A couple weeks ago, I had the opportunity to attend a Big Data briefing from HP Chief Technologist for Data Management, Greg Battas. Battas is part of the newly formed Converged Systems group in HP. He was a pioneer of Very Large Databases (VLDBs) and analytics in the telecom industry who has worked in business intelligence and analytics for a couple decades. He speaks internationally on topics of data integration and holds several patents in the areas of Relations Database, parallel query optimization and real time infrastructure architectures.
Coming from a mid market company, Big Data seems like a problem that doesn’t affect me. Its a concept I have a difficult time wrapping my head around, and for that reason, I’ve not written about it in the past. But it seems that Big Data is more than just a buzzword of the year and there is a lot of innovation occurring around Big Data in attempts to solve customer problems with these datasets.
So, what is Big Data? Wikipedia seems to sum it up best by saying “Big data is the term for a collection of data sets so large and complex that it becomes difficult to process using on-hand database management tools or traditional data processing applications.” That helps.
So within the realm of Big Data, you begin to think about supercomputers, hyper-scale arrays of servers and new innovations like in-memory databases. So where is this going and what’s happening in Big Data today?
Direction: Consolidation of Clusters
Big Data Architectures in the past were based around very simple servers with direct attached storage. It leads to a first Hadoop cluster, then a second, third and fourth. A lot of the thought in Big Data was movement away from proprietary storage and databases with parallel programming and distributed file systems like Google File System on standard hardware. Common wisdom dictates that big data depends on massive IO to read huge amounts of data from disk and to optimize this you move compute closer to the data to reduce overhead. There are certain operations that benefit from being pushed down to the same location as the data.
In reality, what has been learned from Big Data workloads is that only a portion of the processing can be close to the data. Keeping data and compute local to one another is actually difficult and does not always result in optimal performance because the data may not be in the appropriate form for processing and may need to be shuffled or reduced. In addition, its observed that the majority of CPU power is still needed for analytics and aggregation. And when most work is done in-memory, the storage really doesn’t apply. This becomes particularly important with NVRAM and other persistent RAM technologies in the future. What all this allows is for the consolidation and re-tasking of clusters to meet multiple needs.

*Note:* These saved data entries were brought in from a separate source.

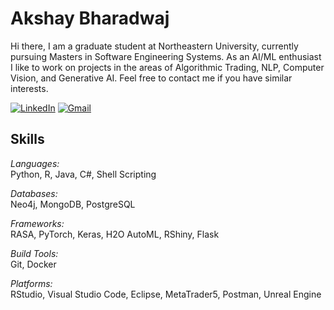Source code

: # Akshay Bharadwaj

Hi there,
I am a graduate student at Northeastern University, currently pursuing Masters in Software Engineering Systems. As an AI/ML enthusiast I like to work on projects in the areas of Algorithmic Trading, NLP, Computer Vision, and Generative AI. Feel free to contact me if you have similar interests.

[![LinkedIn](https://img.shields.io/badge/-LinkedIn-0077B5?style=flat&logo=linkedin&logoColor=white)](https://www.linkedin.com/in/akshay-bharadwaj-k-h/)
[![Gmail](https://img.shields.io/badge/-Twitter-1DA1F2?style=flat&logo=twitter&logoColor=white)](akshaybharadwaj456@gmail.com)

## Skills 

*Languages:*    
Python, R, Java, C#, Shell Scripting 

*Databases:*     
Neo4j, MongoDB, PostgreSQL 

*Frameworks:*  
RASA, PyTorch, Keras, H2O AutoML, RShiny, Flask 

*Build Tools:*   
Git, Docker 

*Platforms:*      
RStudio, Visual Studio Code, Eclipse, MetaTrader5, Postman, Unreal Engine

Direction: Software Defined Storage
Big Data workloads, particularly the largest datasets in the world, are running on distributed file systems on industry standard server hardware. These are parallel file systems rather than traditional storage arrays or databases. Hadoop Distributed File System is becoming a very common interface across multiple platforms and deployments and vendors are adopting HDFS and integrating it under their technologies. Today, there is a mix of proprietary and open source technologies.
HP is observing a lot of vendors running their proprietary systems on top of the HDFS, or a very similar parallel filesystem. HP’s internal blueprint with HAVEn is much the same. HAVEn has the unstructured data of Autonomy, the structured analytics of Vertica and running it on top of the HDFS. In addition to storage, the HDFS allows for data to be passed from one tool to another.
Direction: NoSQL is being adopted by a lot of software partners
The first wave of Big Data was around Batch where Hadoop was used for analytics and ETL offloading. It was often coupled with a company’s SQL databases. There is a growing interest in NoSQL products from independent software vendors because of a large dependence on the traditional database vendors. ISVs are seeing a large portion of their total sales being directed back to a database vendor at the close of a sale, so many are beginning to move their commercial products onto NoSQL products that do not require the large costs. It isn’t without challenges, since there is no longer a SQL interface or transaction management to move onto a NoSQL product that no longer requires the large costs of traditional databases. But there are several with active projects porting their products onto a NoSQL product like Hbase.
Direction: Shift to optimized hardware
With a specialized workload like Big Data, there is opportunity for tuning and tailoring hardware to specifically handle the work better than industry standard hardware. Within HP, Moonshot is one example of hardware that is hyper-scale, simple node architecture suited for Big Data (I previously covered Moonshot here). On each cartidge, co-processors or GPU’s could be added to better handle big data workloads, but there is even possibilities within the system-on-a-chip on the cartridge.
Battas mentioned the idea of Dark Silicon, or un-used and un-powered transistors within today’s chips. Today, the industry has the capability of packing on more transistors into a piece of silicon than we have connections to power, leaving them dark. But the interesting idea is tailoring the dark silicon cores to handle a specific task well and then rotating the customized core in and out of use to increase efficiency. This is a particularly interesting topic, enough so that I have written a second post today about dark silicon.